The Democratic Alternative
In opposition to the concentrated power of monarchy and church, our founding fathers created a social, political, and economic system based upon the notion of equality and democracy. Such a democracy gives a voice to poor people, thus balancing the power of wealth with sheer numbers. In a democracy Social Darwinism cannot long prevail, and indeed the early twentieth century witnessed increased constraints upon wealth and a renewed nurturing of the underclass. By the middle of that century increasing union membership, growing mass consumption, economic mobility, and more rational public policies had mitigated the extreme concentration of wealth found sixty years before. Social Darwinism was dead, at least for a while.
Fox Republican Social Darwinists
What has this to do with Fox Republicans, and who are these people? Many Republicans are quite decent people who believe that their party has gone astray. Many Conservatives honestly seek to return to the true virtues of a bygone era. Even in the Tea Party are those who genuinely want to limit the scope and waste of the federal government. Out of respect, I refrain from accusing any of these groups of harboring an affinity for Social Darwinism. By contrast, however, there are those who soak up the propaganda of Fox News, and spread it around their sphere of influence. These are the Fox Republicans, and they are promoting a resurgence of the beliefs of Herbert Spencer.
Examine Spencer's public-policy positions to discover some alarming parallels with today's Fox Republicans. Spencer opposed any public aid to the needy.
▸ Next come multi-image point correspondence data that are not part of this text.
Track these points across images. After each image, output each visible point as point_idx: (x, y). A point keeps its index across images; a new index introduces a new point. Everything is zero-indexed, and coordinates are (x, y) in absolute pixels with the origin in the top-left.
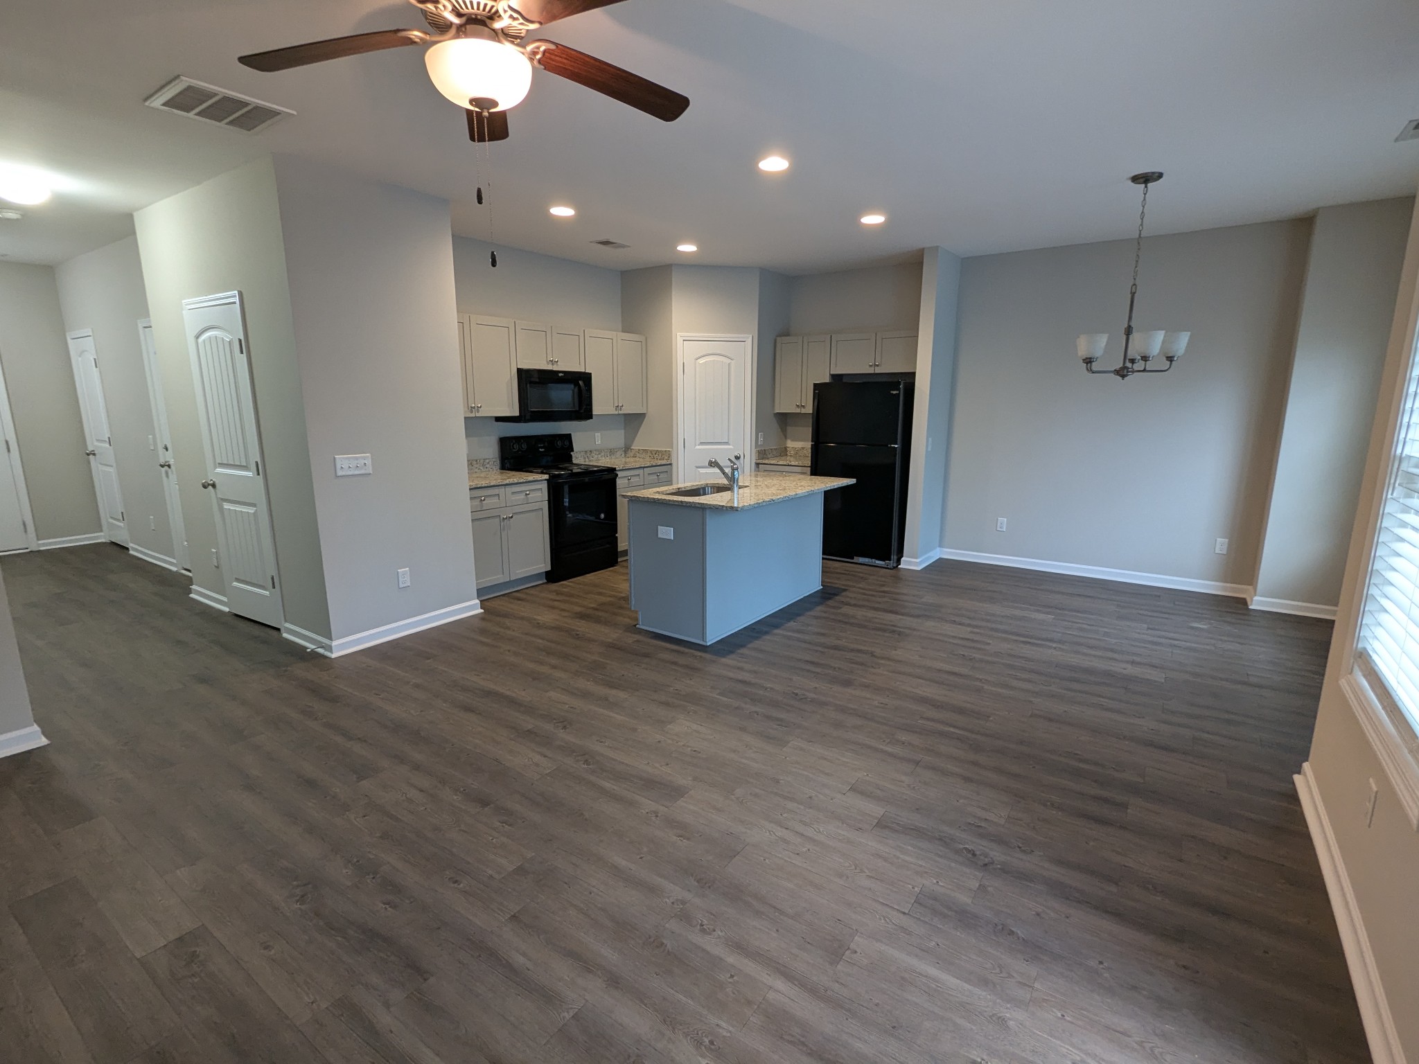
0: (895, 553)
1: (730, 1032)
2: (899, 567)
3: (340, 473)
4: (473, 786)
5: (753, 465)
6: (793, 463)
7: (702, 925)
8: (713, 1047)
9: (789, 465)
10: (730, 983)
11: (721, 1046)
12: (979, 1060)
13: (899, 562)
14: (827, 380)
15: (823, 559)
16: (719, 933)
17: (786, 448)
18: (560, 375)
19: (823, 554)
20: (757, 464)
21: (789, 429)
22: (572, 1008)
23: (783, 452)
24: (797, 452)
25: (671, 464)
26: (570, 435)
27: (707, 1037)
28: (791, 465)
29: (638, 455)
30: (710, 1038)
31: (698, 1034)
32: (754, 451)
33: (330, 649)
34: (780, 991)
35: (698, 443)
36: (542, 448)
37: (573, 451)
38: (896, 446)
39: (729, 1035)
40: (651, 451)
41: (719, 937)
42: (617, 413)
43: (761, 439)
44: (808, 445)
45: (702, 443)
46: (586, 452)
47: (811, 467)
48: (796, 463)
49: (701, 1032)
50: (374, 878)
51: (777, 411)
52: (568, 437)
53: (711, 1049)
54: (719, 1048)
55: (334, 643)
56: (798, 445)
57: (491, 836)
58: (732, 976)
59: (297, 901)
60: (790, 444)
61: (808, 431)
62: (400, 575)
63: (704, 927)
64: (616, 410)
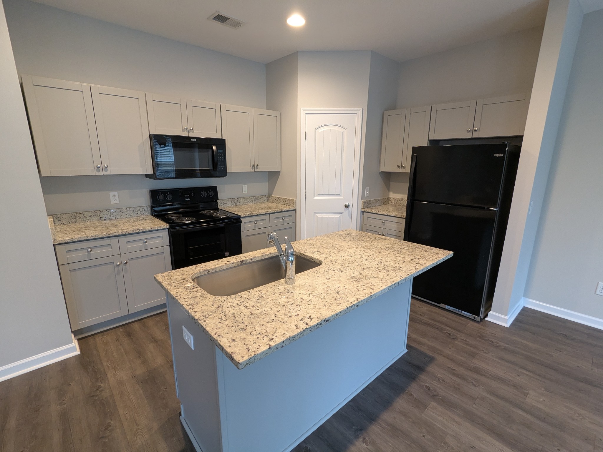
0: (484, 305)
2: (486, 319)
5: (359, 212)
6: (391, 214)
9: (387, 216)
13: (486, 316)
14: (425, 144)
15: (412, 297)
17: (388, 199)
18: (192, 140)
19: (412, 294)
20: (363, 212)
21: (391, 183)
23: (386, 201)
24: (397, 202)
25: (295, 210)
26: (216, 187)
28: (389, 216)
29: (275, 201)
32: (360, 201)
35: (316, 194)
36: (187, 198)
37: (218, 200)
38: (495, 209)
40: (283, 199)
42: (253, 171)
43: (367, 193)
44: (405, 197)
45: (319, 195)
46: (234, 199)
47: (406, 218)
48: (394, 214)
51: (381, 171)
52: (214, 189)
56: (399, 196)
60: (392, 195)
61: (406, 186)
64: (252, 168)
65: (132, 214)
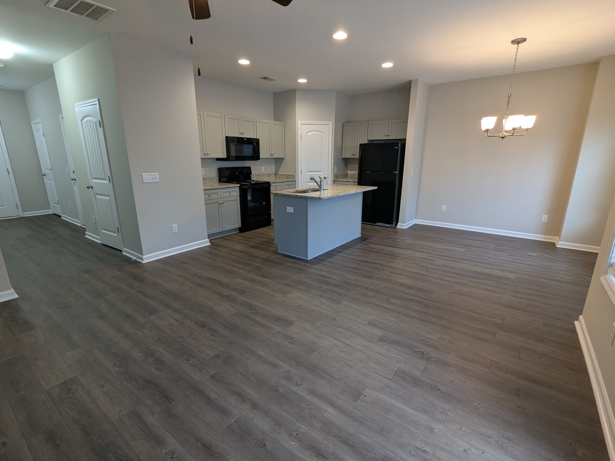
0: (395, 221)
1: (306, 430)
2: (397, 227)
3: (145, 181)
4: (199, 319)
5: (332, 181)
6: (350, 181)
7: (296, 382)
8: (297, 437)
9: (348, 182)
10: (308, 408)
11: (301, 436)
12: (420, 447)
13: (396, 225)
14: (366, 142)
15: (362, 223)
16: (304, 386)
17: (347, 174)
18: (245, 139)
19: (362, 221)
20: (334, 181)
21: (349, 165)
22: (235, 417)
23: (346, 176)
24: (352, 176)
25: (295, 181)
27: (295, 432)
29: (281, 177)
30: (296, 433)
31: (291, 431)
32: (332, 175)
33: (142, 259)
34: (330, 412)
35: (307, 171)
36: (237, 173)
37: (251, 174)
38: (396, 172)
39: (305, 431)
40: (287, 175)
41: (304, 388)
42: (271, 157)
43: (336, 170)
44: (357, 173)
45: (309, 172)
46: (258, 175)
47: (358, 182)
49: (292, 430)
50: (152, 358)
51: (343, 157)
52: (249, 168)
53: (296, 438)
54: (300, 437)
55: (144, 257)
56: (353, 173)
57: (205, 341)
58: (308, 405)
59: (118, 367)
60: (349, 172)
61: (357, 166)
62: (173, 227)
63: (298, 383)
64: (271, 156)
65: (210, 181)
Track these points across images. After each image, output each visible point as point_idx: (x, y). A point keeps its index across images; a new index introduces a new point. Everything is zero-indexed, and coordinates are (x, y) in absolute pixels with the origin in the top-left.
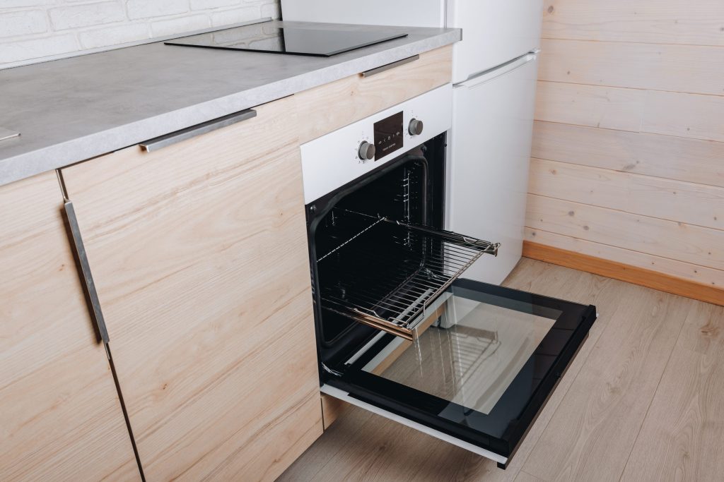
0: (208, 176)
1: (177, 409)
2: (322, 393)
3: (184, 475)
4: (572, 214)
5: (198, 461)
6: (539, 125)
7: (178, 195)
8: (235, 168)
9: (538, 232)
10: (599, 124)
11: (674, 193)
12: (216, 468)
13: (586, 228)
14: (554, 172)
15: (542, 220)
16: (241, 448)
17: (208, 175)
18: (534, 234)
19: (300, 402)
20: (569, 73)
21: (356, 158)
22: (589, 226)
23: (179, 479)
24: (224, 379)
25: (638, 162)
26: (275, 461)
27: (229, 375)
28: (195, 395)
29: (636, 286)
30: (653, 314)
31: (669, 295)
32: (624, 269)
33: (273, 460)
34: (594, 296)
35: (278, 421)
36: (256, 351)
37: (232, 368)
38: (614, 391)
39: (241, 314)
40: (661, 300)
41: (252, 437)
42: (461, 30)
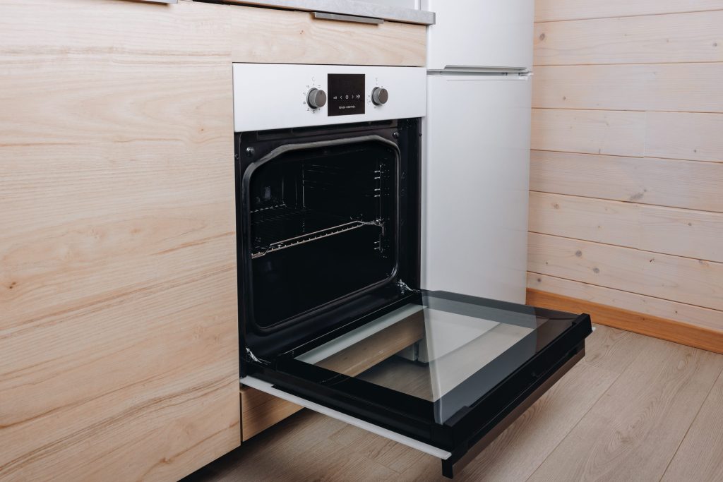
0: (111, 50)
1: (25, 323)
2: (243, 387)
3: (20, 427)
4: (579, 254)
5: (45, 414)
6: (537, 153)
7: (69, 55)
8: (147, 54)
9: (544, 278)
10: (600, 150)
11: (690, 224)
12: (72, 436)
13: (596, 270)
14: (556, 206)
15: (547, 263)
16: (113, 420)
17: (111, 48)
18: (539, 280)
19: (209, 385)
20: (565, 98)
21: (305, 103)
22: (599, 268)
23: (11, 430)
24: (100, 309)
25: (645, 191)
26: (163, 461)
27: (109, 306)
28: (55, 314)
29: (659, 340)
30: (679, 367)
31: (699, 351)
32: (644, 319)
33: (161, 457)
34: (608, 346)
35: (174, 401)
36: (150, 287)
37: (113, 298)
38: (625, 441)
39: (136, 231)
40: (689, 355)
41: (131, 409)
42: (434, 14)
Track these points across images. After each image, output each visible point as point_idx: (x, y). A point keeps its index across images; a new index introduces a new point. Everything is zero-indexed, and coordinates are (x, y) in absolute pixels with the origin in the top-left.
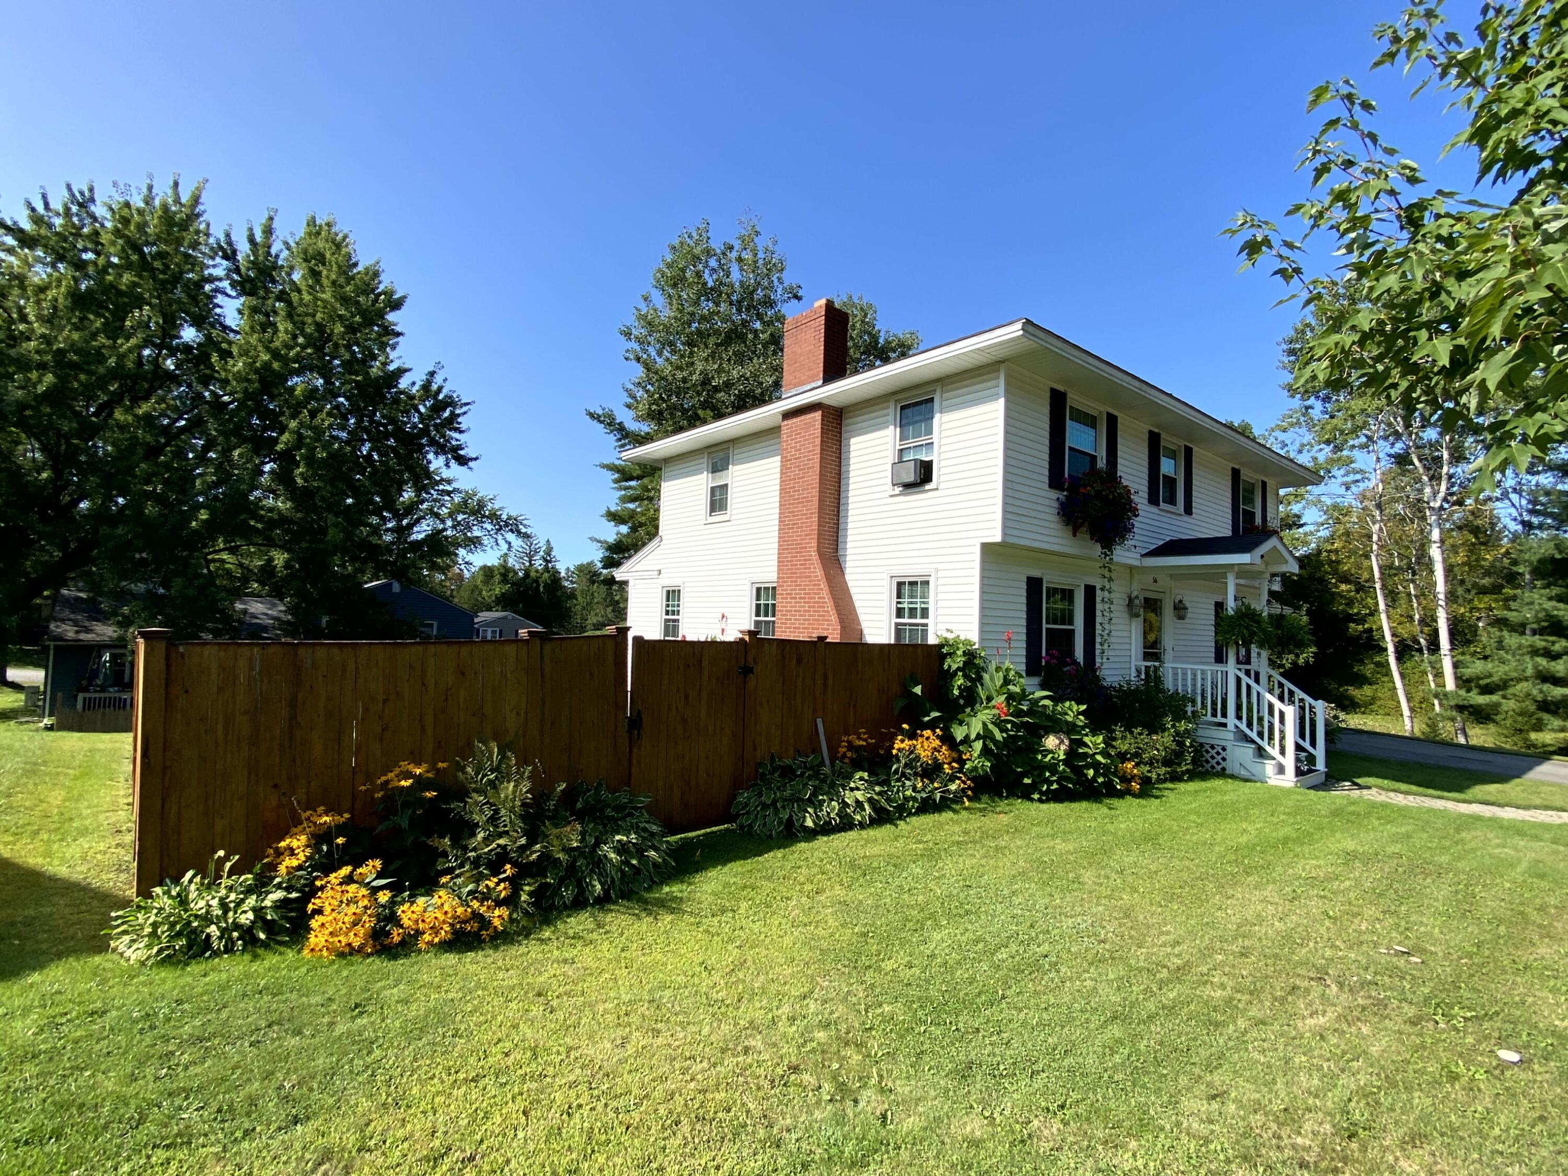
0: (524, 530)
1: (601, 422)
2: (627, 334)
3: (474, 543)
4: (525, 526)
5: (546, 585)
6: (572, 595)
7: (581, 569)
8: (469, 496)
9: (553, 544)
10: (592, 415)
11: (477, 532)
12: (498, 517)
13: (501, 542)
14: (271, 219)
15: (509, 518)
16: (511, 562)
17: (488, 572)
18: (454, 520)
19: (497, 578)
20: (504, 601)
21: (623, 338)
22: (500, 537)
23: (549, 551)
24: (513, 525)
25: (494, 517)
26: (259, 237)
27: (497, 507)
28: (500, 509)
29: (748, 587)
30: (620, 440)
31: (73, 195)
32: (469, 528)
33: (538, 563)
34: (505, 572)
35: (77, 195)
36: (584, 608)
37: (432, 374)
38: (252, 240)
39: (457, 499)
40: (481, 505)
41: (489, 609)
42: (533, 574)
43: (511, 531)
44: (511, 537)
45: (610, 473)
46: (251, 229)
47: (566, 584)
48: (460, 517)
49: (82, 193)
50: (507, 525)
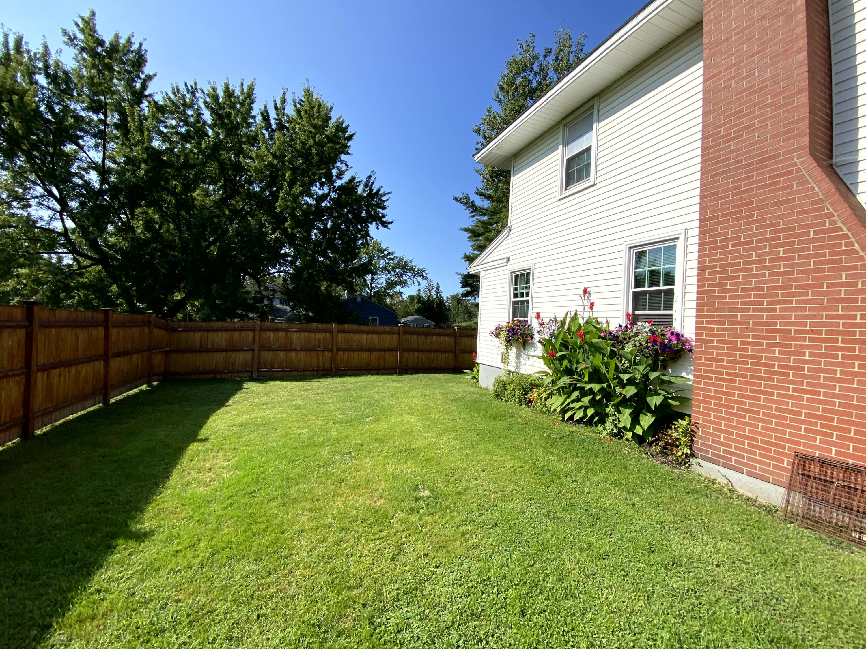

He opposed public funding of the post office. He opposed public education. He opposed unions. He opposed a central government currency. He even opposed systems of public sanitation. Pretty cruel and inhumane, to be sure.
But even in the 21st century, Fox Republicans are unashamedly promoting many of the positions of Herbert Spencer. Fox Republicans of the 113th congress rolled back badly needed public assistance in the form of food stamps and stopped extended unemployment benefits, while thwarting efforts to raise the minimum wage. In 2006, Fox Republicans fed the US Postal Service a poison pill in the form of the Postal Accountability and Enhancement Act that requires full funding of retirement benefits, even while denying the Service the autonomy of pricing its own products. Fox Republicans have waged a well-organized war on public education in the form of attacks upon teacher unions, funding cutbacks, curriculum directives, and incentives for private schools. Fox Republicans have mounted assaults against unions in the form of NLRB funding cutbacks, legal challenges originating at ALEC, and direct attacks by state governments against their public unions. Fox Republicans have been led to support the abolition of the Federal Reserve, for all the wrong reasons. And although we have yet to see Fox Republicans oppose public sanitation, a longstanding trend of privatizing utilities and waste management is alive and well.